» Problem to solve
Where a line of the listing below includes the word "CROSS", reproduce that line.

» Data for the task

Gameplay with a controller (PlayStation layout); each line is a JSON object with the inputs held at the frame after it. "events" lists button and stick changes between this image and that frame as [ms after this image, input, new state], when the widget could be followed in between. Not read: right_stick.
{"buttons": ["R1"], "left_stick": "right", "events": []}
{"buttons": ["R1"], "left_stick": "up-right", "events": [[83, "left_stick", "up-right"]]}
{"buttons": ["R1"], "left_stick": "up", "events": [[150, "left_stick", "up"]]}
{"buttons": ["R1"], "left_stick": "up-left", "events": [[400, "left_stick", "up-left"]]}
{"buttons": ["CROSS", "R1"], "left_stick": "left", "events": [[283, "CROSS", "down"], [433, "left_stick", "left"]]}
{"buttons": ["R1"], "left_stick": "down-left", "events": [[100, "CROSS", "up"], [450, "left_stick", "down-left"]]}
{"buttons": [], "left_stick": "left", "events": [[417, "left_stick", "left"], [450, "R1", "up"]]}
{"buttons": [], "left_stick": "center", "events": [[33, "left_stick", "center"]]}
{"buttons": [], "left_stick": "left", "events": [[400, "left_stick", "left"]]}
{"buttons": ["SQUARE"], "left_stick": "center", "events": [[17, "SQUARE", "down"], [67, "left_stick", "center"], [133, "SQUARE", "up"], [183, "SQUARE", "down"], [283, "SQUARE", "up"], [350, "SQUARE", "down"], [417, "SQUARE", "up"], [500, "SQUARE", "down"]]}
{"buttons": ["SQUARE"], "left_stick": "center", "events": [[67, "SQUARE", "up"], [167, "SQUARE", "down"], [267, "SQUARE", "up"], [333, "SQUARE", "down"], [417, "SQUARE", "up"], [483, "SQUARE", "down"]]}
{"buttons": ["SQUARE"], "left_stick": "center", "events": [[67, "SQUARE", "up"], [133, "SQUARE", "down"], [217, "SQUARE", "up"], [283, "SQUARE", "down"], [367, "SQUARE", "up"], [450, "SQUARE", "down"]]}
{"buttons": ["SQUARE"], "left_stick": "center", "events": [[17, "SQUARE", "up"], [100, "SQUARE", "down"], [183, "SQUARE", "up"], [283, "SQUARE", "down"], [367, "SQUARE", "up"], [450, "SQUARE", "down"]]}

» The answer
{"buttons": ["CROSS", "R1"], "left_stick": "left", "events": [[283, "CROSS", "down"], [433, "left_stick", "left"]]}
{"buttons": ["R1"], "left_stick": "down-left", "events": [[100, "CROSS", "up"], [450, "left_stick", "down-left"]]}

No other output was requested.